A senior New York Times editor has voiced concerns about Mark Thompson, the paper's incoming chief executive and former BBC boss, who was in charge when Newsnight shelved a report into sexual abuse claims against Jimmy Savile.
Mr Thompson, who is due to take over at the New York Times Company next month, has said he was not told about the Newsnight investigation until after it had been axed, nor was he involved in the decision to drop it.
The former BBC Director-General claims to have become aware of the investigation only later, when the subject was brought up by a BBC correspondent at a drinks reception in December 2011.

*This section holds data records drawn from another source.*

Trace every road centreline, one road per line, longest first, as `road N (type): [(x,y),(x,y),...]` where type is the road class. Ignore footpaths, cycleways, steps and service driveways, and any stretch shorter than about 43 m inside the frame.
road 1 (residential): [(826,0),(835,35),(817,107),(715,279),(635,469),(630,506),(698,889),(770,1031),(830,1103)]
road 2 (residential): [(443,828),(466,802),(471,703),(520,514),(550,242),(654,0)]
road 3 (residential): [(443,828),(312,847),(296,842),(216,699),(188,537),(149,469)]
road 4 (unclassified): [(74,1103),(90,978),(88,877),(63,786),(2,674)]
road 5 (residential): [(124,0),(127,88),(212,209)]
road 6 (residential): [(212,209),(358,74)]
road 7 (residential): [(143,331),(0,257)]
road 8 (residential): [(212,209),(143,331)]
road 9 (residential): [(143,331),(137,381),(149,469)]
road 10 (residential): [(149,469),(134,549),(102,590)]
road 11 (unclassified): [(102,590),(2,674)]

But the readers' ombudsman at The New York Times raised a series of troubling questions about Mr Thompson's appointment to one of the most coveted jobs in the US media. The questions came as the newspaper was reported to have dispatched a journalist to London to look into the Savile scandal.
In a posting on the paper's website, Margaret Sullivan, the public editor, said: "It's worth considering now whether he is the right person for the job, given this turn of events." She suggested that it was time to ask a number of questions, including: "How likely is it the [New York] Times Company will continue with its plan to bring Mr Thompson on as chief executive? (It's worth noting that as public editor, I have no inside knowledge on such corporate matters.) His integrity and decision-making are bound to affect The Times – and its journalism – profoundly."
She said the paper needed to scrutinise what Mr Thompson knew, and when, about what happened at the BBC. It was also incumbent on it to consider the implications of his appointment, given he was arriving with "so much unwanted baggage".
The paper could not immediately be reached for comment yesterday.